The film, directed by Andre Relis and narrated by Tracii Guns (L.A. Guns), features commentary from the likes of Eddie Van Halen, Ozzy Osbourne, Kirk Hammett, Dweezil Zappa, George Lynch, and many more, including Rhoads mother, Delores Rhoads.
Rhoads was killed along with two others in 1982, when the small plane he was flying in at Flying Baron Estates in Leesburg, Florida struck Osbourne's tour bus, then crashed into a mansion. Rhoads was 25 years old.

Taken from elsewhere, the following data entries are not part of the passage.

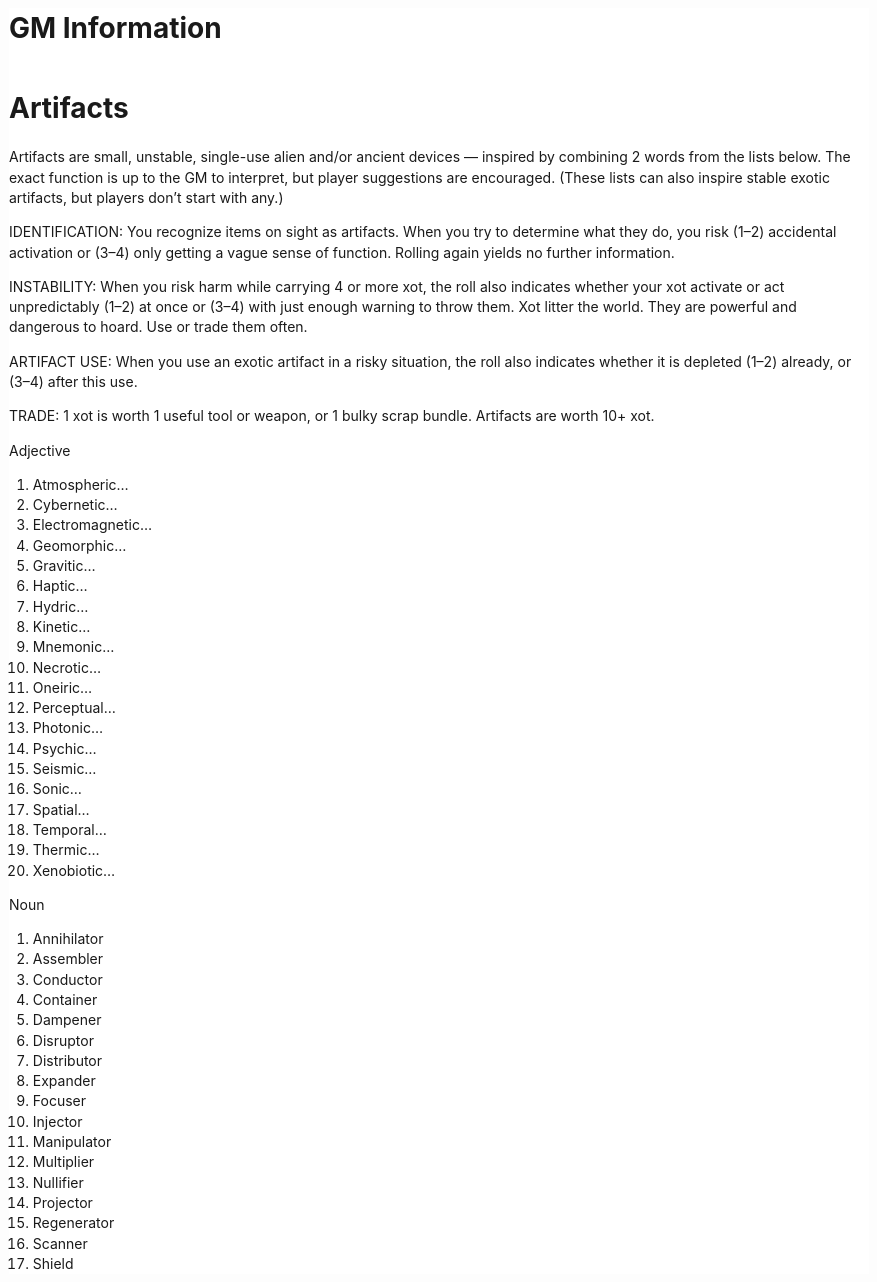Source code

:# GM Information



# Artifacts

Artifacts are small, unstable, single-use alien and/or ancient devices — inspired by combining 2 words from the lists below. The exact function is up to the GM to interpret, but player suggestions are encouraged. (These lists can also inspire stable exotic artifacts, but players don’t start with any.)

IDENTIFICATION: You recognize items on sight as artifacts. When you try to determine what they do, you risk (1–2) accidental activation or (3–4) only getting a vague sense of function. Rolling again yields no further information.

INSTABILITY: When you risk harm while carrying 4 or more xot, the roll also indicates whether your xot activate or act unpredictably (1–2) at once or (3–4) with just enough warning to throw them. Xot litter the world. They are powerful and dangerous to hoard. Use or trade them often.

ARTIFACT USE: When you use an exotic artifact in a risky situation, the roll also indicates whether it is depleted (1–2) already, or (3–4) after this use.

TRADE: 1 xot is worth 1 useful tool or weapon, or 1 bulky scrap bundle. Artifacts are worth 10+ xot.

Adjective
1. Atmospheric…
1. Cybernetic…
1. Electromagnetic…
1. Geomorphic…
1. Gravitic…
1. Haptic…
1. Hydric…
1. Kinetic…
1. Mnemonic…
1. Necrotic…
1. Oneiric…
1. Perceptual…
1. Photonic…
1. Psychic…
1. Seismic…
1. Sonic…
1. Spatial…
1. Temporal…
1. Thermic…
1. Xenobiotic…

Noun
1. Annihilator
1. Assembler
1. Conductor
1. Container
1. Dampener
1. Disruptor
1. Distributor
1. Expander
1. Focuser
1. Injector
1. Manipulator
1. Multiplier
1. Nullifier
1. Projector
1. Regenerator
1. Scanner
1. Shield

Rhoads played on Osbourne's watershed albums Blizzard Of Ozz and Diary Of A Madman, simultaneously influencing a swath of future musicians and assisting a dead-in-the-water Osbourne resurrect his career. So influential was Rhoads' brief shooting star that Osbourne wrote in his autobiography I Am Ozzy that he almost quit music after Rhoads death.
Born Randall William Rhoads in Santa Monica in 1956, Rhoads—a trained classical guitarist—rose to superstardom playing alongside Osbourne on some of his most classic tracks, including "Crazy Train," "Mr. Crowley," and "Over the Mountain." He was posthumously inducted into the Rock 'n' Roll Hall of Fame in 2021.